On a price chart level, EMAN has strong annual momentum. While the S&P 500 rose just over 12% during the past 12 months, this stock has rocketed almost 40%! Prices have pulled back over 14% in the last month. Some of this could be due to pre-earnings jitters, before the report was released on March 16th and because the market made a pullback over the last month. Based on long-term positive momentum and short-term contrarian momentum, we have a potential winning candidate.
This is a micro-cap stock with only $158 million in market capitalization. We will get to some fundamental forecasting in a moment. Before that, what is our other stock pick?
IDCC is our next small cap stock, with a market capitalization of just under $2 billion. Depending on the trading day, it might be classified as a mid cap.
IDCC develops wireless technologies commonly found in modem cores. They also seek to provide a better wireless experience through technology that would have your laptop computer automatically switching back and forth between WI-FI and 3G service seamlessly. IDCC wants to create a solution that can switch between whatever signals are present.

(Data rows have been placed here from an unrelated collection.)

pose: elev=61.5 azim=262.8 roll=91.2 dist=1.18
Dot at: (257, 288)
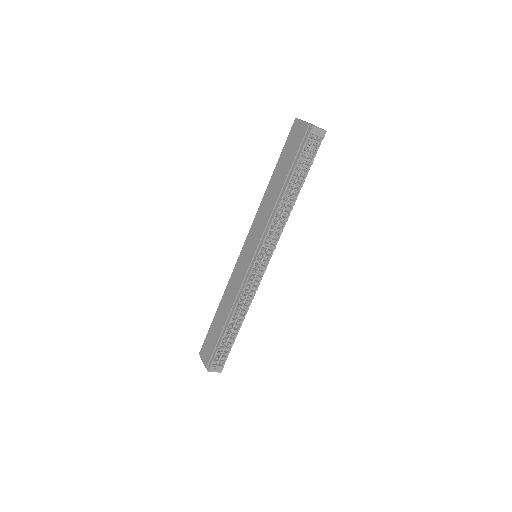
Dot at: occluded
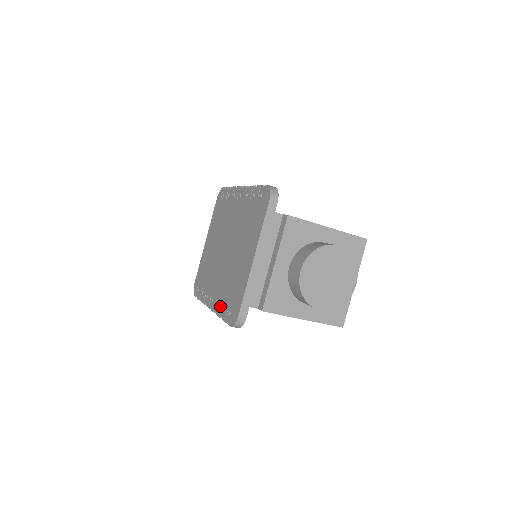
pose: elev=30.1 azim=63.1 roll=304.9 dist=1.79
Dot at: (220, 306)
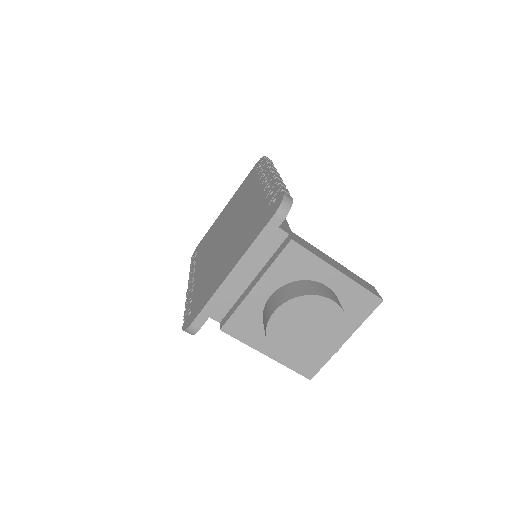
Dot at: (191, 295)
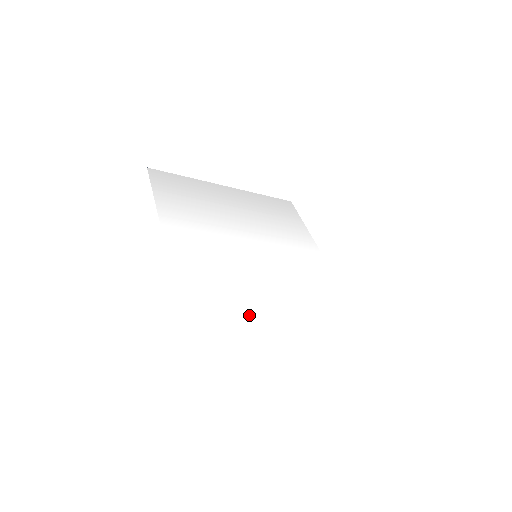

What about price momentum? While share prices are up over 72% for the trailing 12 month period, they have fallen since mid-February, and are just now popping once again.
We have 2 potential winners to look at a more closely. What do the fundamentals and ratios tell us about these two picks?

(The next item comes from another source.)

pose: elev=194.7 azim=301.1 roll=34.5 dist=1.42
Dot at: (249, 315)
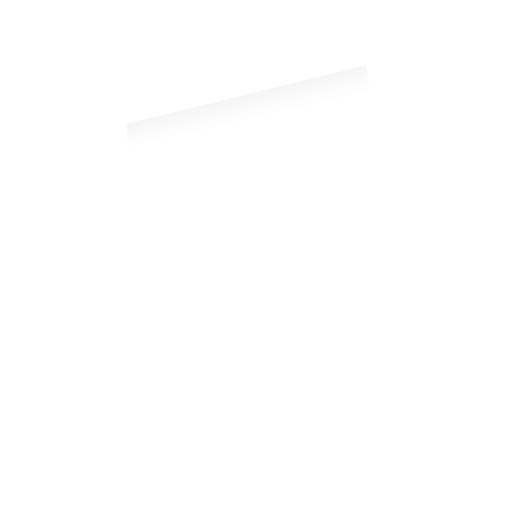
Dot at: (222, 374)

Digging a Little Deeper into IDCC
IDCC missed slightly with the most recent earnings report. They didn’t provide much in the way of long-term guidance figures although they seemed optimistic and spoke of acquiring more patents and integrating them into the booming wireless industry, being well positioned for the coming bandwidth crunch, and new or renewed agreements with companies such as LG (OTC:LGERF). It does seem that the lack of hard fiscal estimates weighs on investors.
What do I like about IDCC's financials? Net profit margins have progressively climbed from 8.4% in 2007 up to 51% today. Return on equity is very high at 69.8%.
Based on this kind of growth, what sort of prices could we be expecting in the future? That really depends on if this stock is starting to decelerate as it transitions from ultra-high growth to decent growth, or if valuations are being pounded due to the uncertainty of future prospects. Stocks will experience decreasing valuations or price multiples, such as price-to-earnings or price-to-book ratios, as they move from growth to value. Is that the case here or is it simply a temporary compression of valuations since forward guidance is so murky?
If we use to assume that return on equity ratios hold strong for the next three years, then the book value could reach up to $38.38 per share. The 3 year price-to-book average is 7.44, which gives us a potential price of $285.55 per share in 36 months. This is over 5.8x higher than the current price of $48.53, which is a 488% pop. Of course, the industry average price-to-book ratio is 1.7. This is quite a big valuation drop if IDCC is simply reverting to the industry average. This would represent a meager 34% increase in 3 years provided the return on equity stays strong. If we use the current ratio of 6.13 we get a share price of $172.75, which is still almost 5 times the current price.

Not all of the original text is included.